Ermenilerin yeni propaganda usul ve teknikleriyle Osmanlı erkanını şaşırtmak için kullandıkları metodunu anlamakta zorlanan yetkililer şaşkınlık içerisinde iddialara safiyane bir şekilde cevap vermeye çalışmaktadırlar. İlk önce o kazada emniyet ve asayişin olmadığından ve bir takım kimselerin eşkıyalık yaptığı iddia edilmektedir. Bunun en ciddi delili bu an şimdiye kadar kendilerinden başka hiçbir ferdin nümayişte bulunmamış ve her tarafta sükun ve huzurun devamı ve hiçbir kimsenin hiçbir taraftan zarar gördüğüne dair hükümete müracat etmemesi ve hükümetin de bu yolda bir istihbaratta bulunmamasıdır. Kendileri dahi davalarına maddi delil gösteremediklerine nazaran bu fesatlığın sırf kendilerinde olduğunu ispat etmektedir.
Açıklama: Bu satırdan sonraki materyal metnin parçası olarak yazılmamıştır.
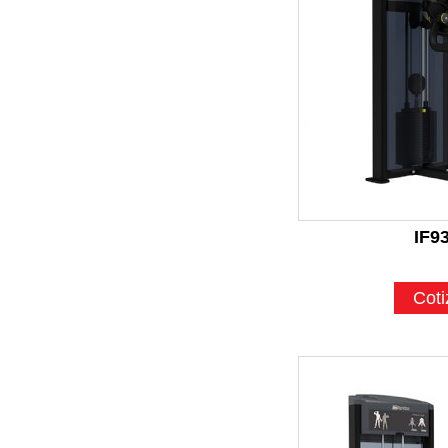
IF9
Coti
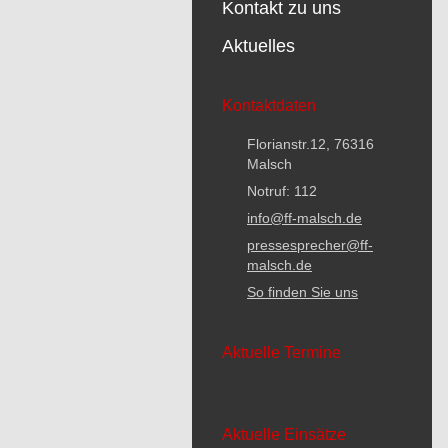
Kontakt zu uns
Aktuelles
Kontaktdaten
Florianstr.12, 76316
Malsch
Notruf: 112
info@ff-malsch.de
pressesprecher@ff-
malsch.de
So finden Sie uns
Aktuelle Termine
Aktuelle Einsätze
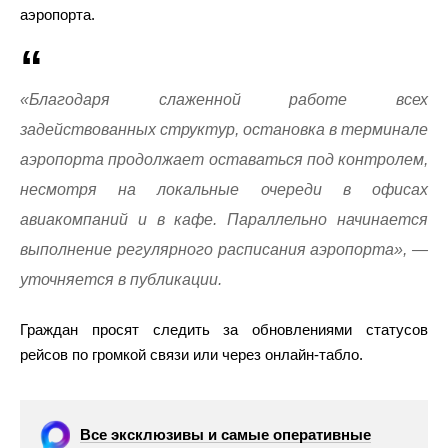
аэропорта.
«Благодаря слаженной работе всех
задействованных структур, остановка в терминале
аэропорта продолжает оставаться под контролем,
несмотря на локальные очереди в офисах
авиакомпаний и в кафе. Параллельно начинается
выполнение регулярного расписания аэропорта», —
уточняется в публикации.
Граждан просят следить за обновлениями статусов
рейсов по громкой связи или через онлайн-табло.
Все эксклюзивы и самые оперативные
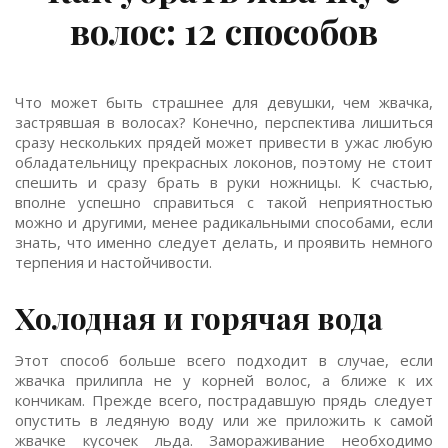
волос: 12 способов
Что может быть страшнее для девушки, чем жвачка,
застрявшая в волосах? Конечно, перспектива лишиться
сразу нескольких прядей может привести в ужас любую
обладательницу прекрасных локонов, поэтому не стоит
спешить и сразу брать в руки ножницы. К счастью,
вполне успешно справиться с такой неприятностью
можно и другими, менее радикальными способами, если
знать, что именно следует делать, и проявить немного
терпения и настойчивости.
Холодная и горячая вода
Этот способ больше всего подходит в случае, если
жвачка прилипла не у корней волос, а ближе к их
кончикам. Прежде всего, пострадавшую прядь следует
опустить в ледяную воду или же приложить к самой
жвачке кусочек льда. Замораживание необходимо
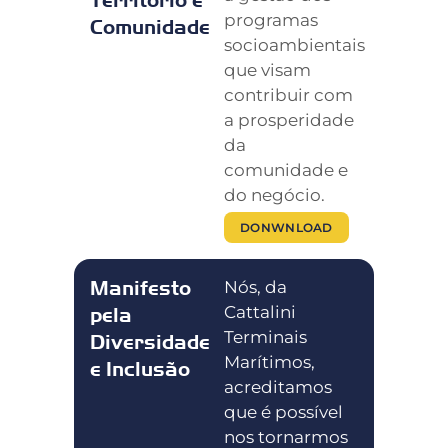
programas
Comunidade
socioambientais
que visam
contribuir com
a prosperidade
da
comunidade e
do negócio.
DONWNLOAD
Manifesto
Nós, da
Cattalini
pela
Terminais
Diversidade
Marítimos,
e Inclusão
acreditamos
que é possível
nos tornarmos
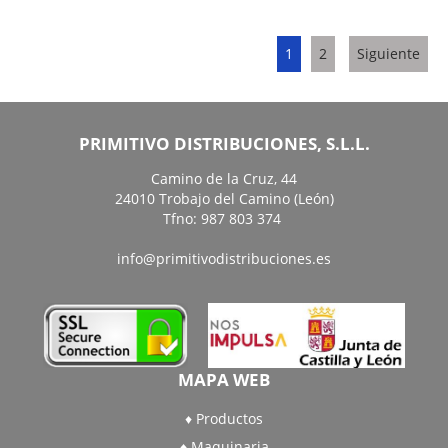
1
2
Siguiente
PRIMITIVO DISTRIBUCIONES, S.L.L.
Camino de la Cruz, 44
24010 Trobajo del Camino (León)
Tfno: 987 803 374
info@primitivodistribuciones.es
MAPA WEB
Productos
Maquinaria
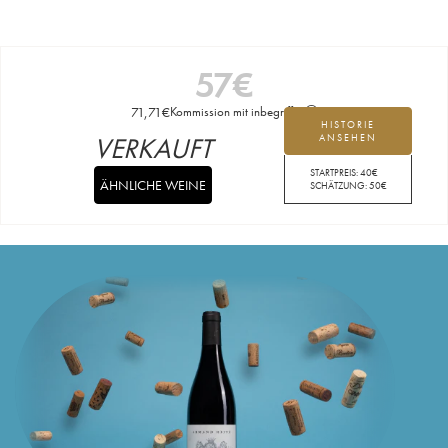
57
€
71,71
€
Kommission mit inbegriffen
HISTORIE
VERKAUFT
ANSEHEN
STARTPREIS:
40
€
ÄHNLICHE WEINE
SCHÄTZUNG:
50
€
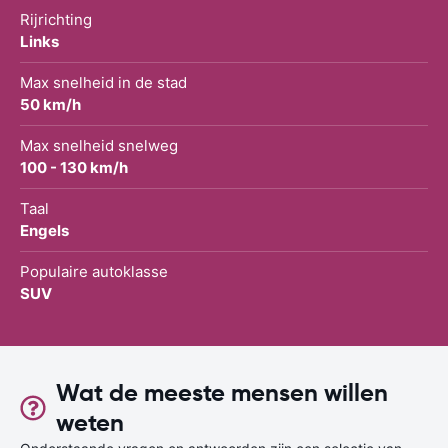
Rijrichting
Links
Max snelheid in de stad
50 km/h
Max snelheid snelweg
100 - 130 km/h
Taal
Engels
Populaire autoklasse
SUV
Wat de meeste mensen willen
weten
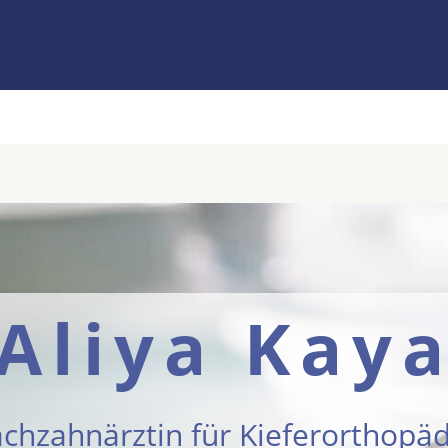
Aliya Kay
achzahnärztin für Kieferorthopäd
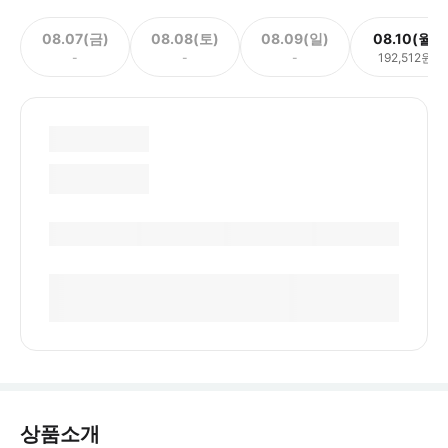
08.07(금)
08.08(토)
08.09(일)
08.10(월)
-
-
-
192,512원
상품소개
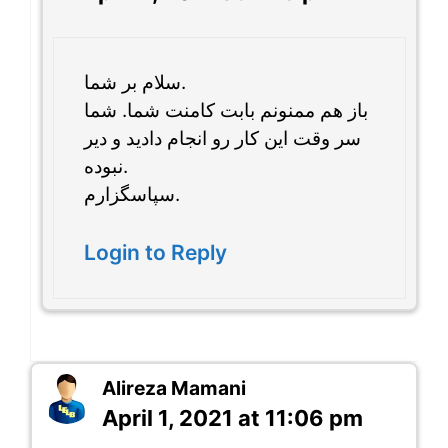
سلام بر شما.
باز هم ممنونم بابت کامنت شما. شما
سر وقت این کار رو انجام دادید و دیر
نبوده.
سپاسگزارم.
Login to Reply
Alireza Mamani
April 1, 2021 at 11:06 pm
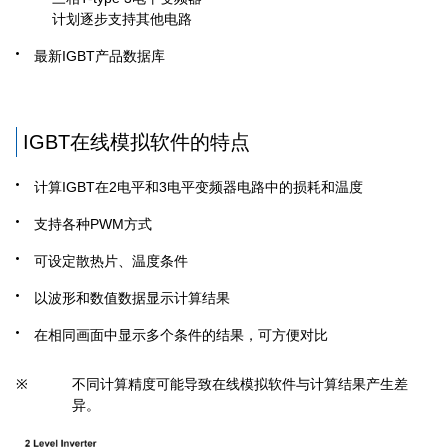
计划逐步支持其他电路
最新IGBT产品数据库
IGBT在线模拟软件的特点
计算IGBT在2电平和3电平变频器电路中的损耗和温度
支持各种PWM方式
可设定散热片、温度条件
以波形和数值数据显示计算结果
在相同画面中显示多个条件的结果，可方便对比
※
不同计算精度可能导致在线模拟软件与计算结果产生差
异。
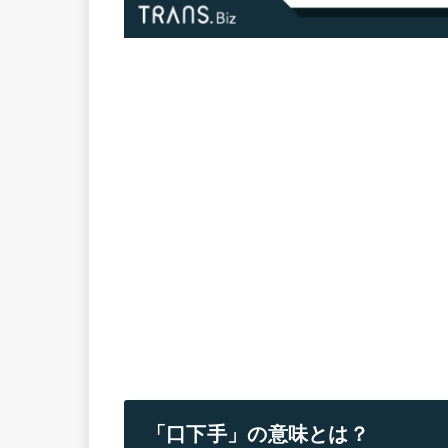
「口下手」の意味とは？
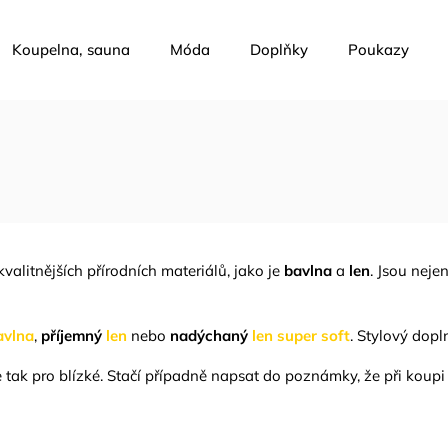
Koupelna, sauna
Móda
Doplňky
Poukazy
valitnějších přírodních materiálů, jako je
bavlna
a
len
. Jsou neje
avlna
,
příjemný
len
nebo
nadýchaný
len super soft
. Stylový dopl
 tak pro blízké. Stačí případně napsat do poznámky, že při koupi v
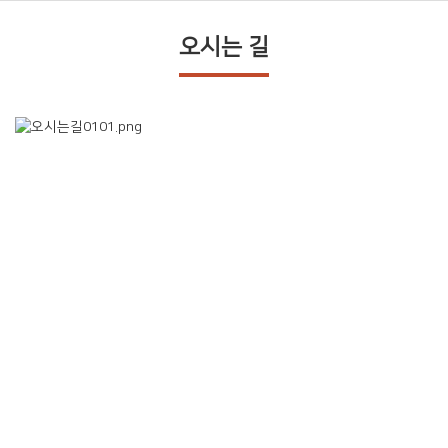
오시는 길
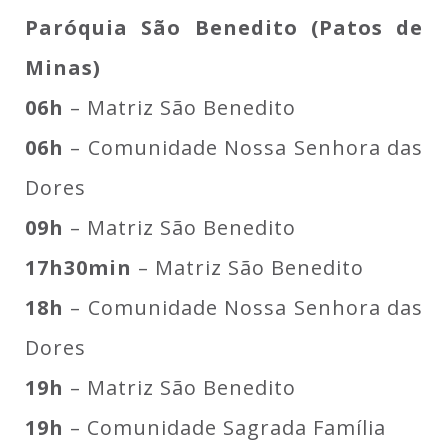
Paróquia São Benedito (Patos de
Minas)
06h
– Matriz São Benedito
06h
– Comunidade Nossa Senhora das
Dores
09h
– Matriz São Benedito
17h30min
– Matriz São Benedito
18h
– Comunidade Nossa Senhora das
Dores
19h
– Matriz São Benedito
19h
– Comunidade Sagrada Família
İkincisi Kürtlerin Hıristiyan karı ve kızlarına taarruzda bulunduklarını iddia etmektedirler. Bu yolda dahi hükümete her hangi bir müracaatta bulunulmamıştır. Kendileri Paktan köyünde karı ve kızların bu yolda bir taarruza maruz kaldıklarını ifade etmekte iseler de Paktan köyü ihtiyar heyetinin verdikleri ifadelerde böyle bir olayın olmadığını yalnız Paktan köyünün dağ yamaçlarında karı ve kızlar pancar toplarken beş altı tane Kürt gördüklerini ve bunları karı ve kızlara söz ile bile bir sataşmada bulunmadıklarını beyan etmişlerdir. Bu ise kaale bile alınmayacak bir şeydir. Zira yaz mevsiminde yollarda dağlarda insan bulunması tariz olduğu manasına gelmez.   

Üçüncüsü Oseb kendisini Baklağan gediğinde beş altı tane Kürt kovaladığını ve bu adamların yolu kestiğinden halk korkusundan bu yerden geliş gidiş yapamadığını beyan etmektedir. Olayın incelenmesiyle ve kendisinin getirdiği şahidin şahadetiyle bu olayda uydurma ve iftira olduğu ispat edilmiştir. Her gün kazanın en uzak noktalarından yüzlerce yolcu geldiği halde bir kimsenin bir şikayette bulunmadığı bir taarruza hedef olmadığından bununda uydurma olduğu diğer bir delildir.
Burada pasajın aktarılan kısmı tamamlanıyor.